> [Brano citato]
======

Mancavo da alcuni anni da quei luoghi talmente amati da conservarne nei sensi gli odori che evaporano dalle case e dalle campagne; le sfumature dei verdi incipriati di sabbia e quelle del mare allargato incontro ad altri destini.
Ho ritrovato le strette strade chiuse da sassi bianchi, sull'asfalto maltrattato la rena accumulata di fianco dalle mareggiate invernali costringeva alla prudenza. Ciuffi di erbe spinose affioravano come relitti sotto la caligine grigiastra. Il mare era al di là, udivo il canto delle sue sirene. Poi i centri abitati, paesoni e borghi, la barbarie dell'uomo invadeva ettari di terra, popolata prima da carrubi e ulivi. Sempre di più, l'operosa barbarie emergeva con faraonici edifici per il comfort dei viandanti di oggi. Restano isolate tracce di antica civiltà nei casolari e nelle piazze attorno alle chiese barocche; nelle facce di alcuni vecchi, quasi centenari forse, dagli occhi persi e la pelle riarsa nel lavoro dei campi e della pesca.
Il borgo sul mare non è più il mio, allora ho pensato. Le auto in colonna, marciavano a passo d'uomo, il frastuono che si levava dai motori accesi, dalle radio e dalle bocche occultava quello della risacca, che sempre accompagnava i miei piedi nelle passeggiate silenziose, scendendo verso il mare. Dai bar e dai negozi (quanti, troppi!) frotte di gente vociante, indistinta negli abiti e nei gesti, si riversavano sulla strada cercando l'estate che non c'era. Il cielo mi era amico, ho alzato lo sguardo e gli ho sorriso, era sempre lui, senza il suo cobalto esasperato, senza il suo sole meridionale: un cielo severo, che si muoveva tra le nuvole cariche d'acqua.
No, non era la mia spiaggia, non quel giorno. Non più, forse. La mia spiaggia è chiusa dentro di me, intatta negli anni che trascorrono, selvaggia e libera come la giovinezza.

======

> [Dati]
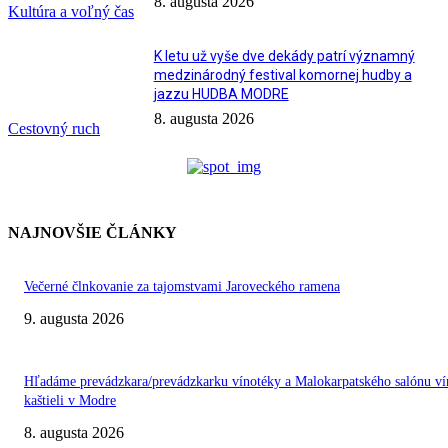
8. augusta 2026
Kultúra a voľný čas
K letu už vyše dve dekády patrí významný
medzinárodný festival komornej hudby a
jazzu HUDBA MODRE
8. augusta 2026
Cestovný ruch
NAJNOVŠIE ČLÁNKY
Večerné člnkovanie za tajomstvami Jaroveckého ramena
9. augusta 2026
Hľadáme prevádzkara/prevádzkarku vínotéky a Malokarpatského salónu ví
kaštieli v Modre
8. augusta 2026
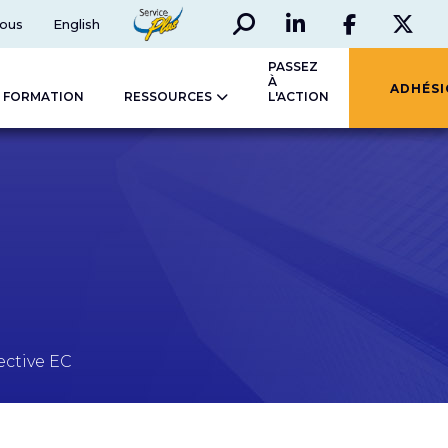
Rechercher
Social
ServicePlus
ous
English
LinkedIn
Faceboo
Twi
PASSEZ
À
ADHÉS
FORMATION
RESSOURCES
L'ACTION
ective EC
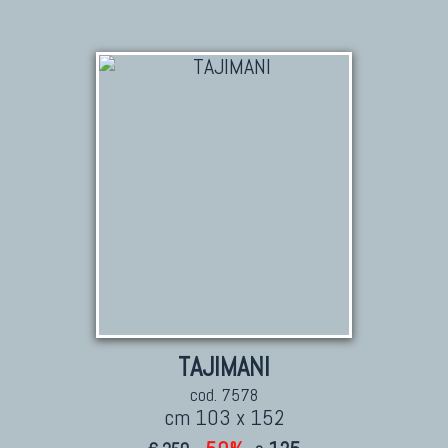
TAJIMANI
cod. 7578
cm 103 x 152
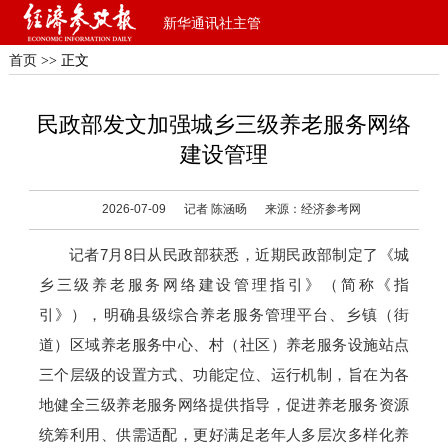
新华通讯社主管
首页
>> 正文
民政部发文加强城乡三级养老服务网络
建设管理
2026-07-09
记者 陈涵旸
来源：经济参考网
记者7月8日从民政部获悉，近期民政部制定了《城
乡三级养老服务网络建设管理指引》（简称《指
引》），明确县级综合养老服务管理平台、乡镇（街
道）区域养老服务中心、村（社区）养老服务设施站点
三个层级的设置方式、功能定位、运行机制，旨在为各
地健全三级养老服务网络提供指导，促进养老服务资源
统筹利用、供需适配，更好满足老年人多层次多样化养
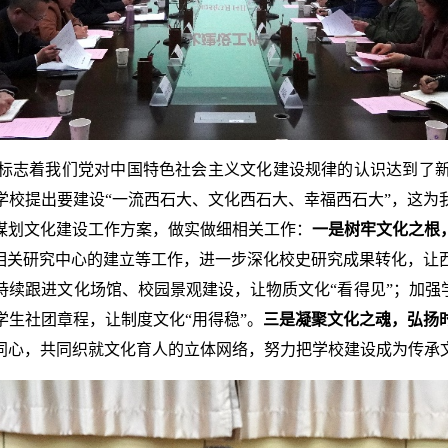
标志着我们党对中国特色社会主义文化建设规律的认识达到了
学校提出要建设“一流西石大、文化西石大、幸福西石大”，这为
谋划文化建设工作方案，做实做细相关工作：
一是树牢文化之根
进相关研究中心的建立等工作，进一步深化校史研究成果转化，让
持续跟进文化场馆、校园景观建设，让物质文化“看得见”；加强
生社团章程，让制度文化“用得稳”。
三是凝聚文化之魂，弘扬
同心，共同织就文化育人的立体网络，努力把学校建设成为传承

======

> [Consegne di lavoro]
- a) Riscrivi tutto il tratto del brano citato da "Il borgo sul" fino a "come la giovinezza.", mettendo "riva" al posto di "spiaggia".
- b) Traduci in inglese questa frase del brano citato: "Ciuffi di erbe spinose affioravano come relitti sotto la caligine grigiastra."

> [Risultati in ordine]
- a)
Il borgo sul mare non è più il mio, allora ho pensato. Le auto in colonna, marciavano a passo d'uomo, il frastuono che si levava dai motori accesi, dalle radio e dalle bocche occultava quello della risacca, che sempre accompagnava i miei piedi nelle passeggiate silenziose, scendendo verso il mare. Dai bar e dai negozi (quanti, troppi!) frotte di gente vociante, indistinta negli abiti e nei gesti, si riversavano sulla strada cercando l'estate che non c'era. Il cielo mi era amico, ho alzato lo sguardo e gli ho sorriso, era sempre lui, senza il suo cobalto esasperato, senza il suo sole meridionale: un cielo severo, che si muoveva tra le nuvole cariche d'acqua.
No, non era la mia riva, non quel giorno. Non più, forse. La mia riva è chiusa dentro di me, intatta negli anni che trascorrono, selvaggia e libera come la giovinezza.

- b) Tufts of thorny grass surfaced like wreckage beneath the grayish haze.